Fri Mar 30 20:59:11 PDT 2007

Jon Forrest wrote:
> I've been pulling out what little hair I have left while
> trying to figure out a bizarre problem with a Linux
> cluster I'm running.  Here's a short description of the
> problem.
> 
> I'm managing a 29-node cluster. All the nodes use
> the same hardware and boot the same kernel image
> (Scientific Linux 4.4, linux 2.6.9). The owner of this
> cluster runs a multi-node MPI job over and over with
> different input data. We've been seeing strange performance
> numbers depending on which nodes the job uses. These
> variations are not due to the input data.
> In some combinations the performance
> is an order of magnitude slower than in others.
> Fooling around with replacing the gigabit ethernet switch,
> replacing two of the nodes, and running memtest all
> day long didn't result in anything interesting.

Interesting, are all the BIOS set the same?  In particular
APIC settings.

If you switch a cable with a good node and a bad node does
the problem move?

A good GigE port and a bad GigE port?

Are some port autonegotiating to 100 mbit?  (check the switch
management and/or dmesg)

> However, today I took a look at the network statistics
> as shown on the ethernet switch (a Netgear GS748T).
> What I saw was 13 of the 29 switch ports had very large
> numbers of FCS (Frame Checksum Sequence) errors. In fact,
> some had more FCS errors than valid frames, and I'm talking
> about frame counts in the billions. All the other ports
> showed 0 FCS errors. So, something is clearly wrong.
> 
> What I'm wondering is what's causing these FCS errors.
> The cables are short and the equipment is new.

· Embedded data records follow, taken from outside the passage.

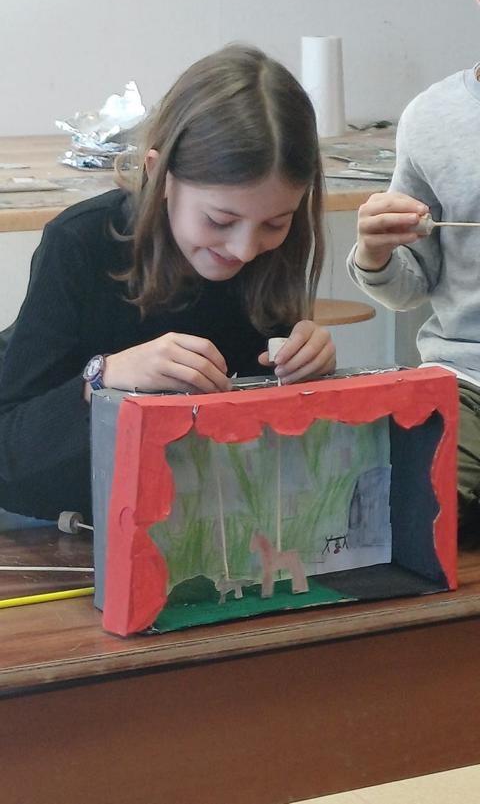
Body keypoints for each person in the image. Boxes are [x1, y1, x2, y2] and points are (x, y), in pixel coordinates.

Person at [0, 44, 336, 522]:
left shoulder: (273, 252)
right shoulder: (78, 244)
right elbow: (10, 449)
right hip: (70, 512)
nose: (244, 249)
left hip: (198, 514)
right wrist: (104, 378)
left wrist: (310, 371)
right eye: (219, 220)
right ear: (159, 173)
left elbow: (261, 436)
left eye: (275, 223)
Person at [346, 0, 480, 543]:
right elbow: (411, 285)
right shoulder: (434, 119)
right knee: (410, 512)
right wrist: (374, 254)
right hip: (469, 381)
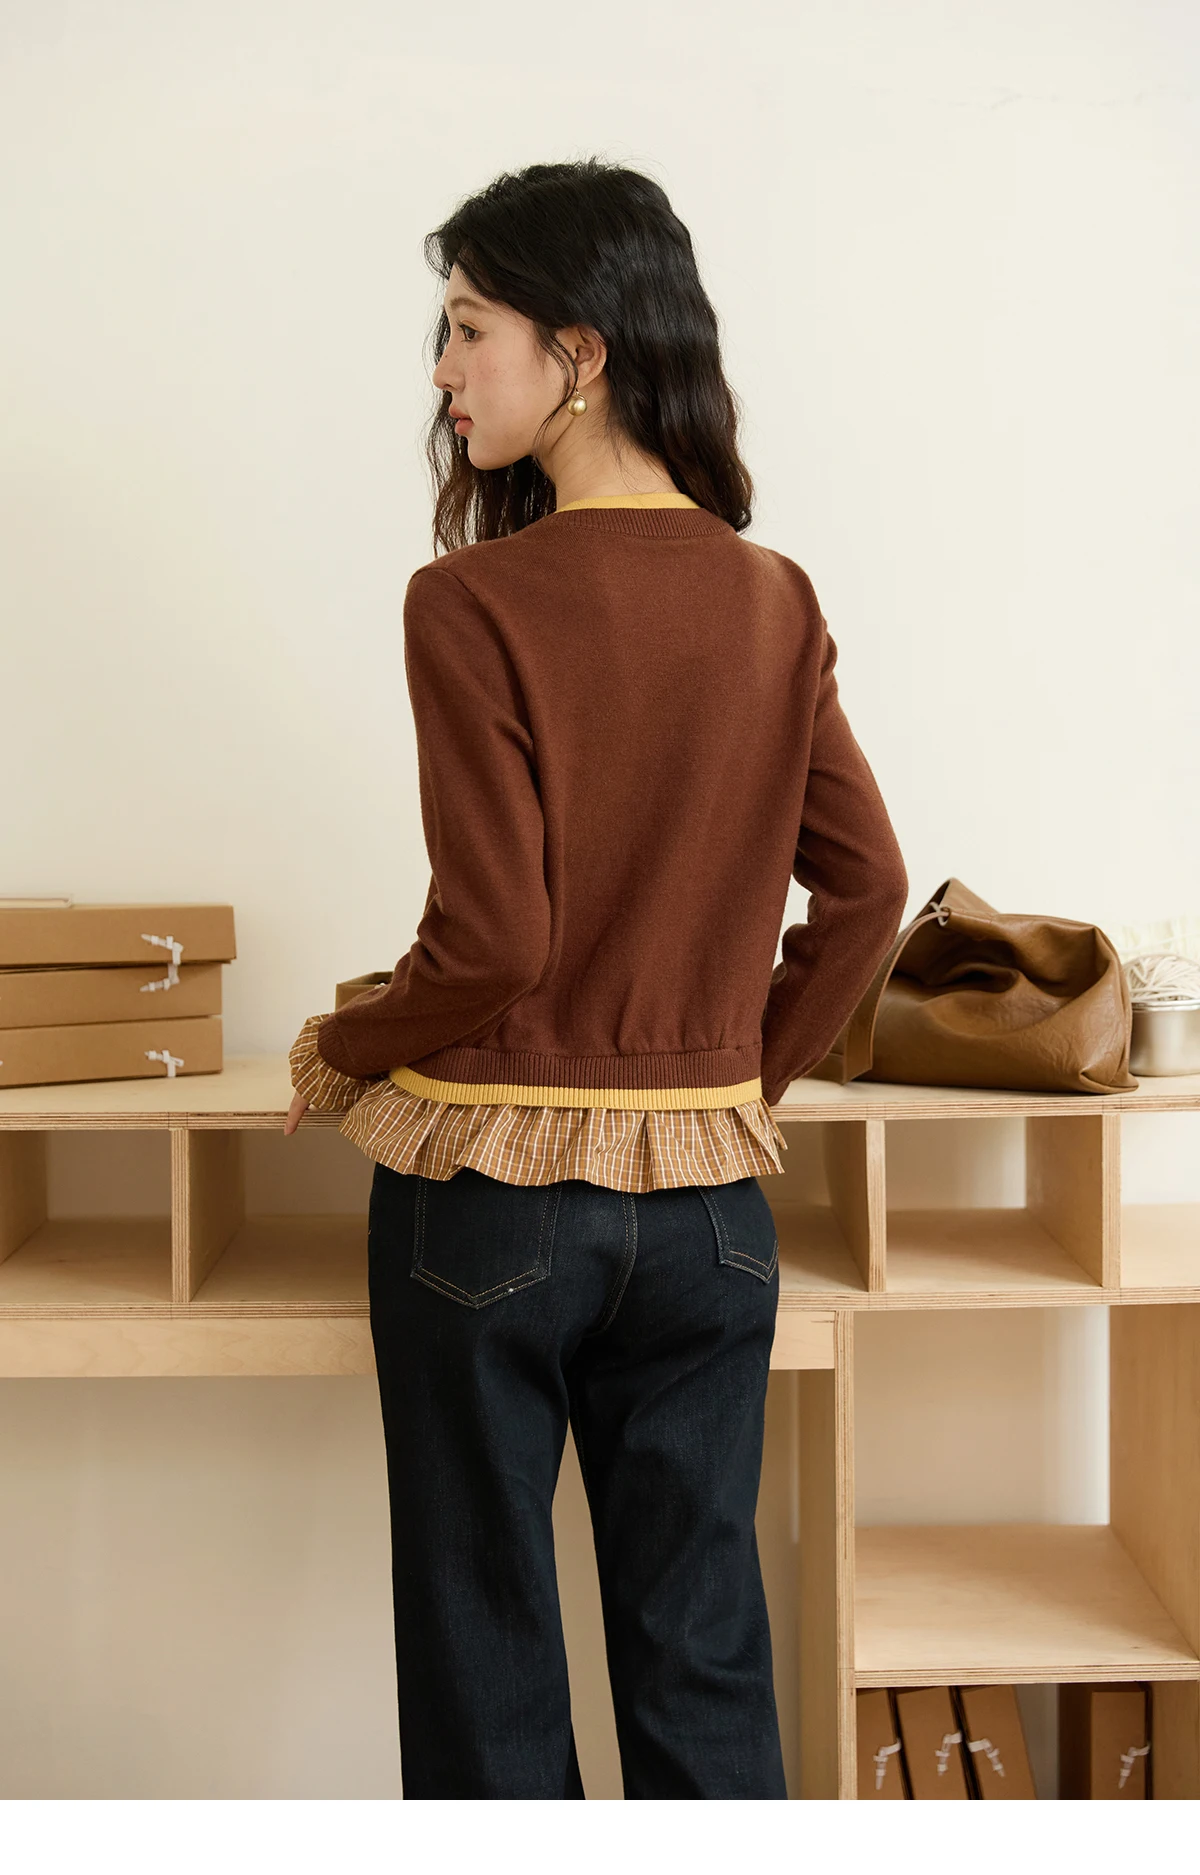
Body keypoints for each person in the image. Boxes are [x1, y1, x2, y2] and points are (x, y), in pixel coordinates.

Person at [285, 158, 908, 1799]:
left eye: (466, 327)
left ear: (580, 352)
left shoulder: (468, 601)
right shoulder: (772, 597)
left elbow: (495, 943)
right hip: (713, 1217)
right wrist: (730, 1074)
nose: (441, 369)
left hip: (490, 1208)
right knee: (703, 1650)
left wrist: (342, 1040)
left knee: (487, 1653)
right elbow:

Neither means they aren't defective.

> All the nodes use new SuperMicro H8DCR-3 motherboards
> with onboard ethernet controllers so I'm having
> trouble believing that this problem is caused by a
> faulty ethernet controller because this would
> mean that 13 out of 29 controllers are bad.

Not uncommon, if they were produced in the same production
run they could have the same problem.  What if you switch GigE
ports (assuming the motherboard has 2)?

Oh, I've seen a few cases lately of identical mac addresses (myrinet
and iwill) so I'd check, very strange things can happen with identical
mac addresses.

> Running "ifconfig eth0" on the nodes show no errors
> but I'm not sure if this kind of error is detectable
> by the sender, and I'm guessing that packets with FCS
> errors are dropped by the switch. Could the switch be making
> a mistake while under heavy load when computing
> the FCS values?

I've seen it before, I have a code that keeps all ports busy with
small packets (measuring latency) and then all ports busy with
bandwidth (measuring bandwidth), I could send it if you want.

> I'd like to find the definitive cause of the problem
> before I ask the vendor to replace massive amounts
> of hardware. How would you isolate the cause
> of this problem?

It's a pain in the ass, but the only troubleshooting that is
going to be definitive is to make a positive coorelation that
the problem follows the motherboard port, gige port, cable,
bios setting, etc.  They are all running the exact same
kernel right?  Is it possible 1/2 got patched with a 4.4
update and the other half didn't?

> 
> Cordially,